I wish you were right though.
A-Bomb
In 1892 Rudolph Diesel designed his engine and ran it on vegetable oil. He used hemp oil amoung them. Then in the 1930s Henry Ford built a vehicle not only using hemp in the construction but was fueled with alcohol made from hemp, hemp he grew on his Iron Mountain Estate. Hemp was found to be a good source for fuel. Also in the 1930s MIT did a study showing an acre of hemp produced more paper than an acre of forest. Eventually some who felt threatened by hemp's industrial uses pushed to make it illegal and via the 1937 Marijuna Tax Act and between them they were successful.
FalconShould there be a Law?
OK, first we get past the blogodreck from some site that wants traffic, and look at the Range Fuels site.
This is funded by Kosla Ventures, which is Vinod Kosla's venture capital fund. That's a good sign; he has a decent track record as a VC. (He was one of the founders of Sun, but he later invested in Excite.) Anyway, they're not looking for money; they've got that.

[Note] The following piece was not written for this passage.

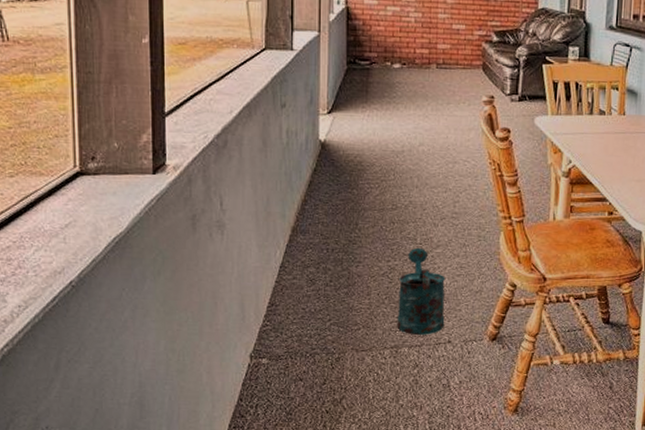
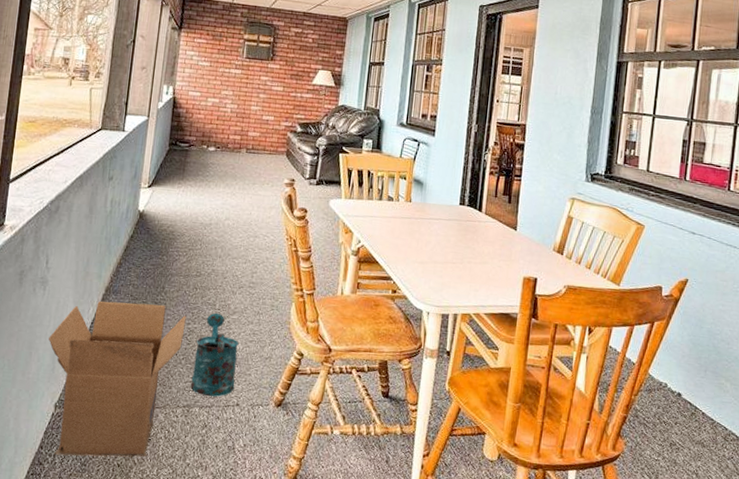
cardboard box: none [234,242,385,407] -> present [49,301,186,458]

People have been working on cellulostic ethanol for a while. It's not that hard to do; it's hard to do cost-effectively. Here's an overview of the known approaches. Range Fuels uses a heat-driven process, which of course takes energy to run, but is standard chemical engineering. There's other R&D underway to develop a bioengineered enzyme that will digest cellulose at commercially feasible rates. Such enzymes have been created, but they're too slow and making the enzymes costs too much. Work continues.
Anyway, this doesn't look like the big cellulostic ethanol breakthrough. But it's progress.